Wednesday, December 30, 2009

My Therapist's View on The BLOG

I had an appointment with my therapist today. I told her about the blog and we discussed if it was good or bad (my choice of words). She told me that when she counsels people who have experienced trauma, the goal is to get to a point where they can tell what happened just like they are telling a story. No reliving the emotions and physical responses of the original event. I liked that. One of my first posts I described that it felt like I was writing fiction (sadly it is all true).  The only time I felt upset was when I went through the old texts from the boys.  What do I call them? Step-sons?  Ex Step-Sons? "The boys" works for me. It made me sad for them because their father is so damaged. They have a great Mother, but they are exposed to him. (Sidebar--after I left, the boys would only stay with John on the weekends if he went to the camp. He ended up moving in with Pao after our house sold. Annie would not let her boys live there). It also made me sad because I don't have biological children of my own. My Father died when I was 11 and my Mother kinda shut down. Sulie and I would have to fend for ourselves for dinner.  Sulie learned to cook and I rebelled. I can remember the first few months after I moved to Lafayette. Sitting down as a family for dinner made me really anxious. The boys loved to ask me questions. They liked to sit after everyone was finished and talk. I would shovel my food in and jump up to do the dishes.  It was way too intimate for me! In high school I ate cereal or pizza (come to think of it I still do that). I talked to John about it and he encouraged me to sit and talk and to not be afraid (yes, there were a few redeeming qualities).The boys loved to play a game called Table Topics.  It is a box with a deck of cards that has various questions. The idea is to get the group talking. There are all kinds of versions--for families, kids, adults.  It is really good.  http://www.tabletopics.com/
One night a question came up about how their parents met. I had also bought a set as a gift for Annie's house. They said they had gotten that question while they were eating with Annie and her husband. J (the oldest) brought up the fact that John and Annie had been married twice. Can you imagine if I had never known and I learned about it over dinner in front of the boys vs. over draft beer in Death Valley (that would be the LSU stadium for all my girlie girls out there)?  Oy.

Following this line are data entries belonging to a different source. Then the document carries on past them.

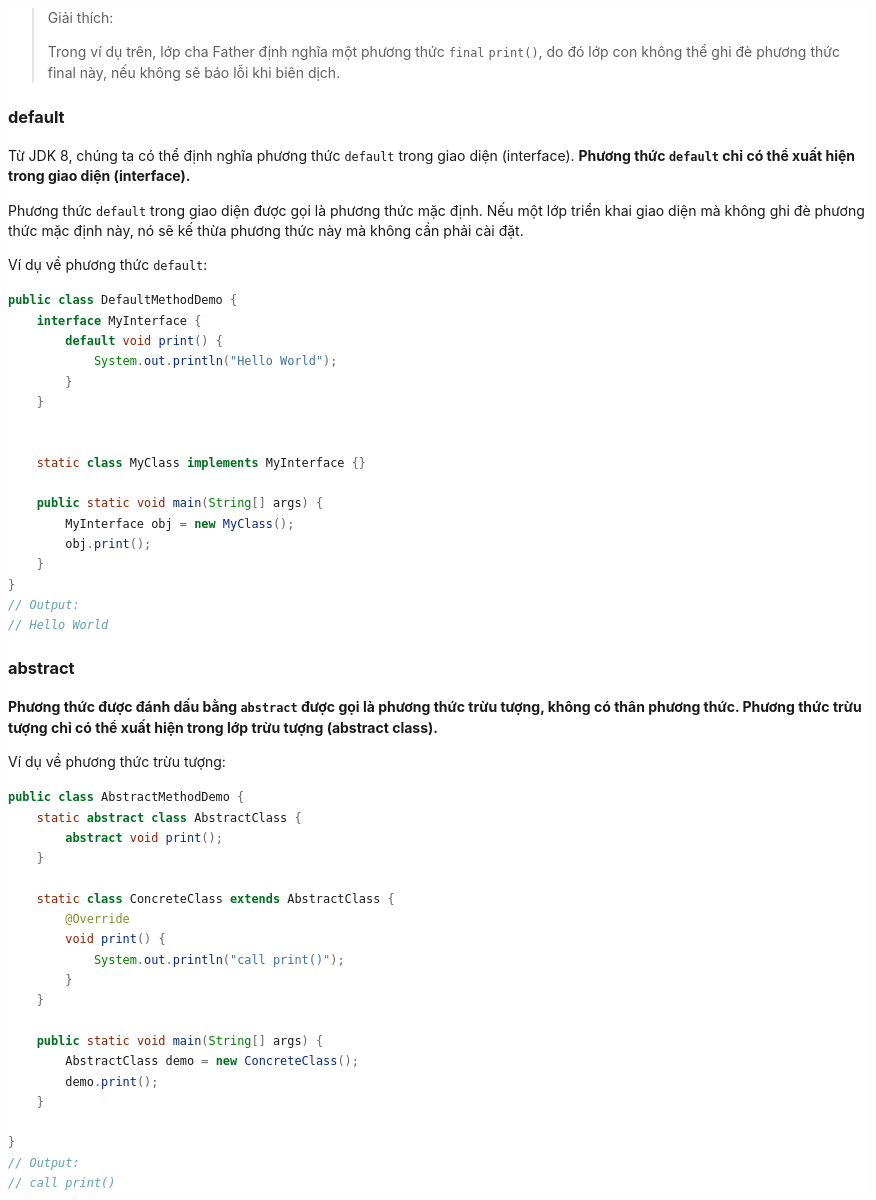 > Giải thích:
>
> Trong ví dụ trên, lớp cha Father định nghĩa một phương thức `final` `print()`, do đó lớp con không thể ghi đè phương thức final này, nếu không sẽ báo lỗi khi biên dịch.

### default

Từ JDK 8, chúng ta có thể định nghĩa phương thức `default` trong giao diện (interface). **Phương thức `default` chỉ có thể xuất hiện trong giao diện (interface).**

Phương thức `default` trong giao diện được gọi là phương thức mặc định. Nếu một lớp triển khai giao diện mà không ghi đè phương thức mặc định này, nó sẽ kế thừa phương thức này mà không cần phải cài đặt.

Ví dụ về phương thức `default`:

```java
public class DefaultMethodDemo {
    interface MyInterface {
        default void print() {
            System.out.println("Hello World");
        }
    }


    static class MyClass implements MyInterface {}

    public static void main(String[] args) {
        MyInterface obj = new MyClass();
        obj.print();
    }
}
// Output:
// Hello World
```

### abstract

**Phương thức được đánh dấu bằng `abstract` được gọi là phương thức trừu tượng, không có thân phương thức. Phương thức trừu tượng chỉ có thể xuất hiện trong lớp trừu tượng (abstract class).**

Ví dụ về phương thức trừu tượng:

```java
public class AbstractMethodDemo {
    static abstract class AbstractClass {
        abstract void print();
    }

    static class ConcreteClass extends AbstractClass {
        @Override
        void print() {
            System.out.println("call print()");
        }
    }

    public static void main(String[] args) {
        AbstractClass demo = new ConcreteClass();
        demo.print();
    }

}
// Output:
// call print()
```
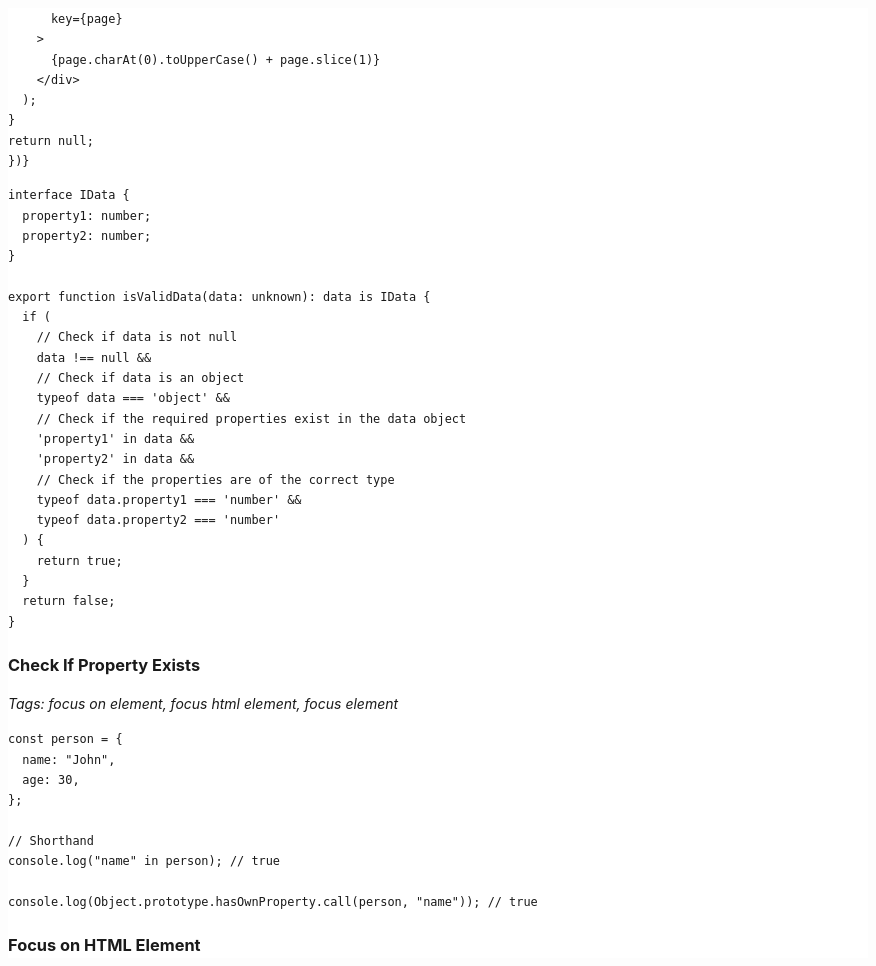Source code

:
 ```tsx
      key={page}
    >
      {page.charAt(0).toUpperCase() + page.slice(1)}
    </div>
  );
}
return null;
})}
```

```tsx
interface IData {
  property1: number;
  property2: number;
}

export function isValidData(data: unknown): data is IData {
  if (
    // Check if data is not null
    data !== null &&
    // Check if data is an object
    typeof data === 'object' &&
    // Check if the required properties exist in the data object
    'property1' in data &&
    'property2' in data &&
    // Check if the properties are of the correct type
    typeof data.property1 === 'number' &&
    typeof data.property2 === 'number'
  ) {
    return true;
  }
  return false;
}
```

### Check If Property Exists

*Tags: focus on element, focus html element, focus element*

```tsx
const person = {
  name: "John",
  age: 30,
};

// Shorthand
console.log("name" in person); // true

console.log(Object.prototype.hasOwnProperty.call(person, "name")); // true
```

### Focus on HTML Element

So back to how I feel when I write this stuff. I just had memories of eating dinner with the boys and it made me smile. The twins loved to cook and we would get out cookbooks and try new things.I was traveling one year when it was John's birthday.  I wrote out a recipe for Shrimp Scampi and got the ingredients before I left.  I remember writing "saute" (that means move shrimp back and forth with spatula).  They opened a bottle of wine and videotaped the dinner presentation for me. It was really sweet.
Sometimes if I get all deep thoughts and start to wonder........whatisthemeaningandwhydidIendupwithhim?
I think it is because of the boys. I got to experience a taste of parenting and a different kind of love. I also learned how to eat crawfish really fast, ride a jet ski, dance in a Zydeco bar and be part of a Mardi Gras Krewe.

My intent is not to get back at him when I write this. I have written how staying stuck didn't work for me. When I think of John now it is a kind of detached numbness. When I think of Pao it is the same thing. I spoke to her one night for a couple of hours (I know I have been holding out--I had forgotten about it).  I called her before Christmas (yes, pre-Vienna). She answered and said, ''what do you want?'' I told her I just wanted to understand. She was very polite. Apologetic.  Described a man that heavily pursued her and promised everlasting love. That is how I knew she had been in my house and car.  She was so full of self doubt.  The lack of confidence was palpable. I hung up and realized that he had attracted his mental and emotional equal. I mean that sincerely. It made sense that he was attracted to someone so young. It all added up. She is just beginning her journey. She was already questioning her own red flags. I told her I was not the one to guide her. The last time I spoke to Annie over the summer she told me that Pao and John still lived together.  None of that mattered.  What matters was me moving on.